[Start of section]

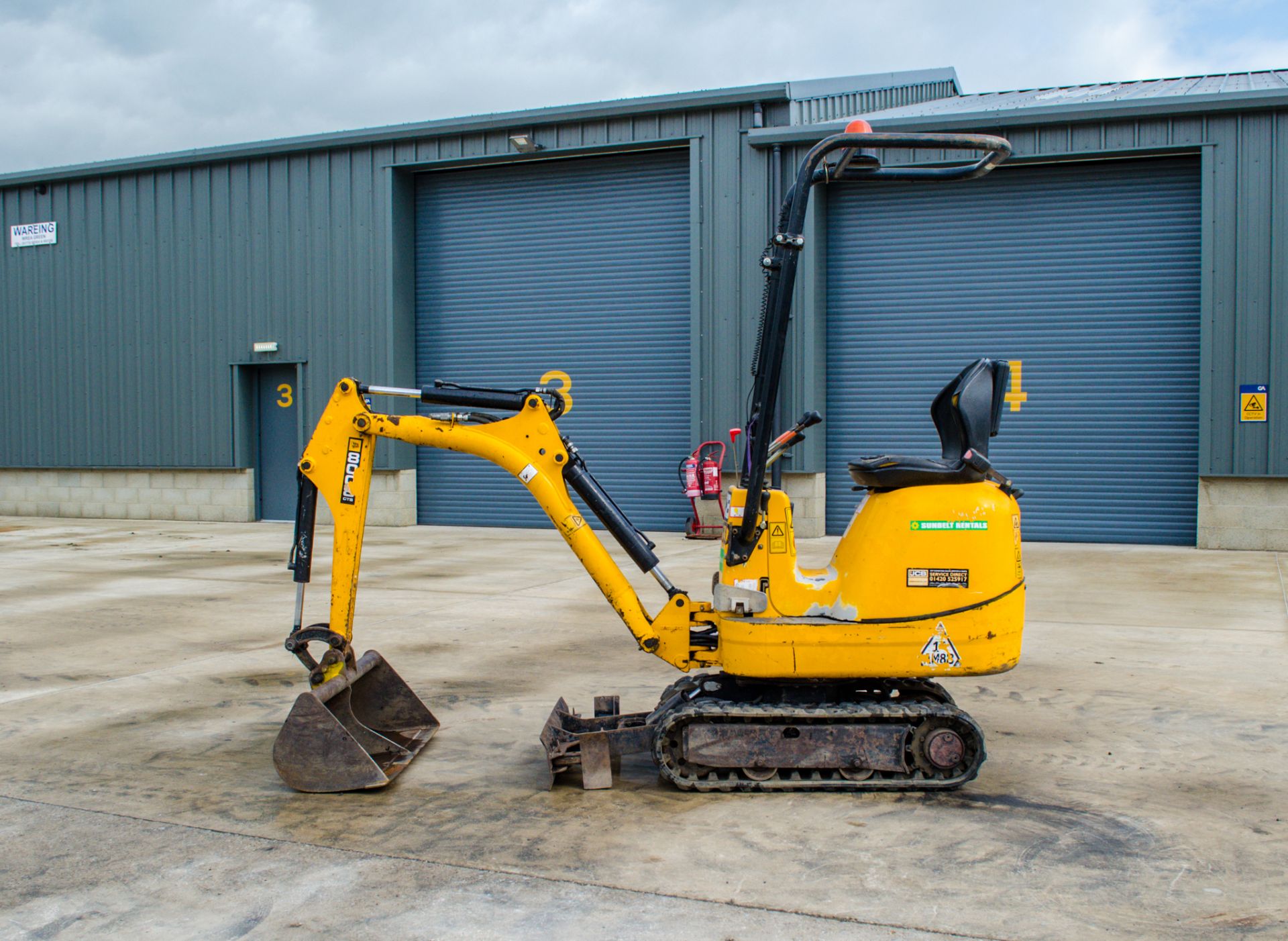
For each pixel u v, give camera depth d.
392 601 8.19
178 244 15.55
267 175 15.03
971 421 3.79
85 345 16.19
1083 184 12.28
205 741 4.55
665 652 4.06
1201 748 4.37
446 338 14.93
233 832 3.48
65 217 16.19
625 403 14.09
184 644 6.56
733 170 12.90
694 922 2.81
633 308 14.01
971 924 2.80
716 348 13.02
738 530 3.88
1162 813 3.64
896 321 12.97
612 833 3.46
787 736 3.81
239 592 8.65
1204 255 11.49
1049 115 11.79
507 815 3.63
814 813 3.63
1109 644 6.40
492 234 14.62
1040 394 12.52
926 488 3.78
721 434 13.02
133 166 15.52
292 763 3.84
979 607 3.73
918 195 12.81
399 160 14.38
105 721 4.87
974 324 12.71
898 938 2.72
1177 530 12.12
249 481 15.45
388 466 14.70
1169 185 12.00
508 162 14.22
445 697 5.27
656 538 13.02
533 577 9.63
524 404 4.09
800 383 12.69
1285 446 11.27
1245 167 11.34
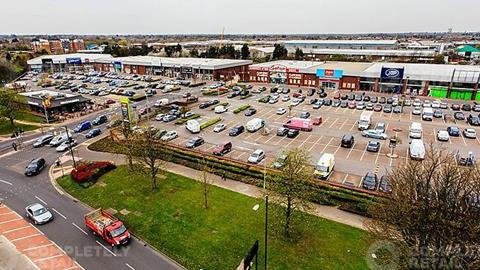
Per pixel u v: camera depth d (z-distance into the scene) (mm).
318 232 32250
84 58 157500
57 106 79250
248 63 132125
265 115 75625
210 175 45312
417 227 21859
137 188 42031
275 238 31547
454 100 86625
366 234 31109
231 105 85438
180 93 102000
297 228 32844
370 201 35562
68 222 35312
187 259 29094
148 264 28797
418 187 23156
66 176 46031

[End of section]
[Start of section]

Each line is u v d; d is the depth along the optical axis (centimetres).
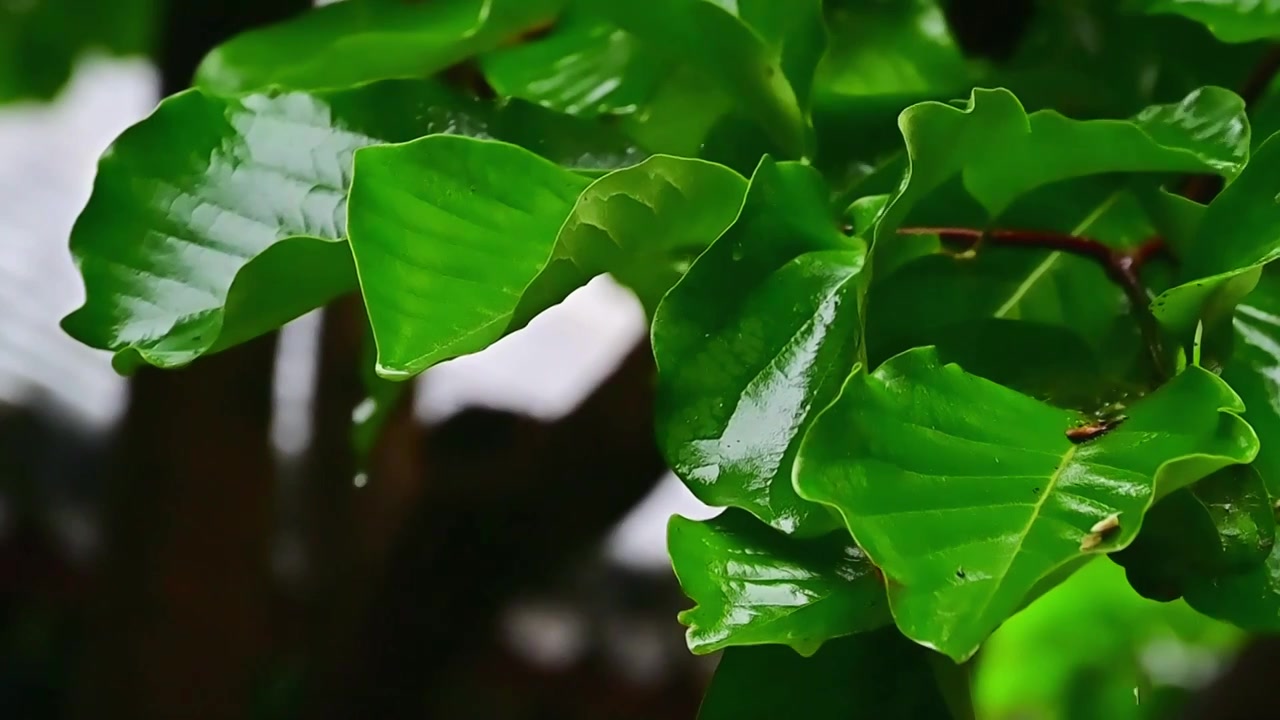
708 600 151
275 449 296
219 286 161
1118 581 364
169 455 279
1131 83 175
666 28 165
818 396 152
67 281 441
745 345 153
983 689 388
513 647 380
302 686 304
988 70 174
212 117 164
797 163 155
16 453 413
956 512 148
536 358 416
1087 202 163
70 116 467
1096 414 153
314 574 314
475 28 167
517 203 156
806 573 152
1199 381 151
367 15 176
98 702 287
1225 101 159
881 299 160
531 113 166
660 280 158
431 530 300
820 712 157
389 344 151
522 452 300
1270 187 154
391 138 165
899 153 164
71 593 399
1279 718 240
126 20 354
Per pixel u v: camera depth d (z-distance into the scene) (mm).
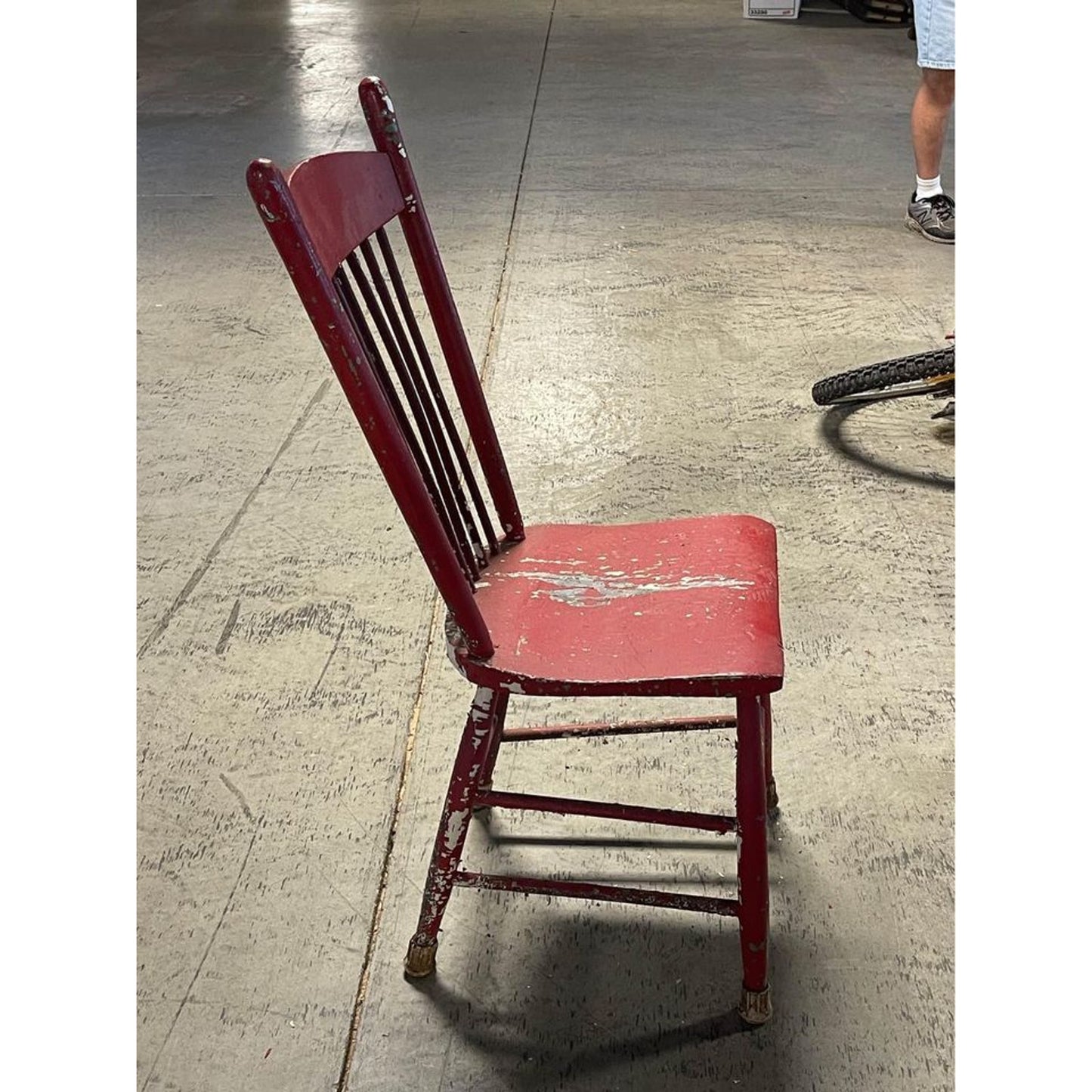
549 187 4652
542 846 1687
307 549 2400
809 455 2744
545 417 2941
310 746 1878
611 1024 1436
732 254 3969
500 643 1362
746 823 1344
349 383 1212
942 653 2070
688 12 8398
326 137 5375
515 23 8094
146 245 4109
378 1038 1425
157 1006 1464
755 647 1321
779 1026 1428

[End of section]

**What to work on**
Copy out exactly the material that runs from the line with "239 592 8.65" to the line with "66 176 46031", ends included, and leave the pictures behind.

**Reply**
239 592 8.65
1204 255 11.49
1049 115 11.79
507 815 3.63
814 813 3.63
1109 644 6.40
492 234 14.62
1040 394 12.52
926 488 3.78
721 434 13.02
133 166 15.52
292 763 3.84
979 607 3.73
918 195 12.81
399 160 14.38
105 721 4.87
974 324 12.71
898 938 2.72
1177 530 12.12
249 481 15.45
388 466 14.70
1169 185 12.00
508 162 14.22
445 697 5.27
656 538 13.02
533 577 9.63
524 404 4.09
800 383 12.69
1285 446 11.27
1245 167 11.34
Per pixel u v: camera depth d (z-distance into the scene) (mm).
318 232 32250
84 58 157500
57 106 79250
248 63 132125
265 115 75625
210 175 45312
417 227 21859
137 188 42031
275 238 31547
454 100 86625
366 234 31109
231 105 85438
180 93 102000
297 228 32844
370 201 35562
68 222 35312
187 259 29094
148 264 28797
418 187 23156
66 176 46031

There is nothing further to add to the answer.